In Fairfield County, the sites lie along the western boundaries of Lake Wateree. Here’s a list of proposed amenities by site, according to public records.

  • Molly Creek Access Area – Approximately 100-acre site with a swimming area, paved parking, restrooms, trails, bank and pier fishing; picnic facilities, and trailered boat access.;
  • Colonels Creek Access Area – Courtesy dock; swimming area; restrooms; picnic shelter; additional paved parking.
  • Wateree Creek Access Area – Fishing pier, picnic facility, restroom, and 10 gravel parking spaces;

Additional expansion at Taylors Creek is possible, as is an RV campground and boathouse at Molly Creek, documents state.


  1. William Hinson says

    I think this is a great idea but why is there not any up grades going on for the other side of the lake witch is all ready over crowed with only two public access’s and the largest one is always full with no parking. Just don’t under stand why all the money is going to places where hardly no one puts a boat in….

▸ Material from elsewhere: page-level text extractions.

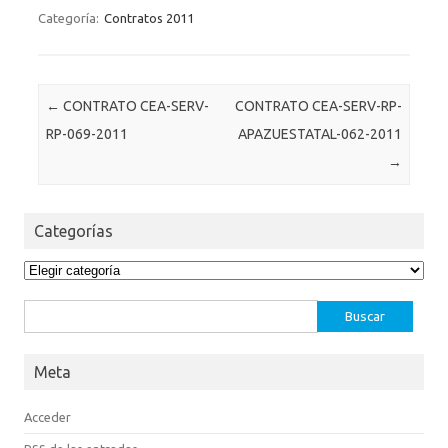
Categoría:
Contratos 2011
Post navigation
←
CONTRATO CEA-SERV-
CONTRATO CEA-SERV-RP-
RP-069-2011
APAZUESTATAL-062-2011
→
Categorías
Categorías
Buscar:
Meta
Acceder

  2. Rosemarie Wright says

    1. Duke is currently requesting a rate hike. Duke customers are paying for it.
    2. Duke currently uses an outside contractor to clean up the boat landings, so they are not doing the work themselves. Which probably means they will be hiring outside contractors to maintain the new access areas, hence the request for a new rate hike.
    3. Molly Creek is not located where it is indicated on the map. That location is off Rockbridge Road, Island Road.

  3. Scott Robinson says

    That’s great….but they are all on one side of the lake!

  4. Too bad they won’t be accessible all the time as they will be under water every time it rains up north.
    Seems to me the priorities are a bit mixed up. Why wouldn’t you want to control the water level better so that these new facilities could be used all the time?
    Just thinking out loud as I sit here watching the rain and rising water.

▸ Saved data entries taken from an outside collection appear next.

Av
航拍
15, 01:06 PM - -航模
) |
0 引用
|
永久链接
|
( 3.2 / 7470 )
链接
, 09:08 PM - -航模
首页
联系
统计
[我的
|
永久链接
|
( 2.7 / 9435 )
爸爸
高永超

  5. Jacki R Madewell says

    This lake is overcrowded on weekends and holidays with boaters from Columbia, Charlotte, Sumter, etc. and the proposed recreational “enhancements” will only make that worse. A lot of these people have never taken a boater’s education class and show no courtesy to other boats or to the homeowners who’s docks are destroyed by high waves during peak season. Sure, the law says no wake x number of feet from a man-made structure, but DNR refuses to put up buoy signs designating no wake zones at the entrance of narrow coves. When I requested one for my cove, I was told it was covered by the law. What a joke! Duke doesn’t need a rate hike, they haven’t trimmed the trees in my area in more than seven years so our power is frequently out. We call them “Fluke Energy.” You folks on the Camden side are welcome to all the landings and recreation areas–homeowners don’t want them on the Lugoff side!

  6. Jay Galante says

    Why doesn’t duke clean up the toxic algae that’s in the lake if they’re so concerned about recreation?

  7. L. B. says

    Taylor’s Landing is too close to the houses. This is a safety issue for swimmers and boaters. There is no room to expand Taylor’s Landing. Taylor’s Landing has lots of car break ins too. It should be closed not expanded!